WORK TO COMPLETE:
Give back the records below exactly, every one, with no pictures.

(Stored data)
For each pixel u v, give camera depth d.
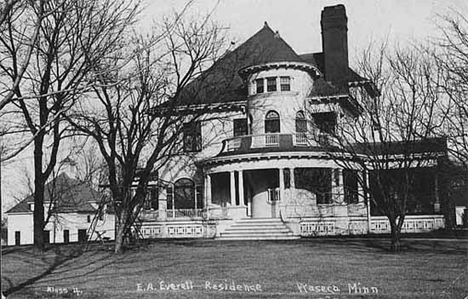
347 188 34.94
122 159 30.05
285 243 29.67
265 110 39.56
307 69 39.72
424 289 13.98
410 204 36.16
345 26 40.66
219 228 36.47
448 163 26.33
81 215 63.72
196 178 40.94
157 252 25.94
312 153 35.81
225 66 40.81
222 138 41.06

PROBLEM SOLUTION:
For each pixel u v, give camera depth d.
347 188 34.94
122 159 30.05
285 243 29.67
265 110 39.56
307 69 39.72
424 289 13.98
410 204 36.16
345 26 40.66
219 228 36.47
448 163 26.33
81 215 63.72
196 178 40.94
157 252 25.94
312 153 35.81
225 66 40.81
222 138 41.06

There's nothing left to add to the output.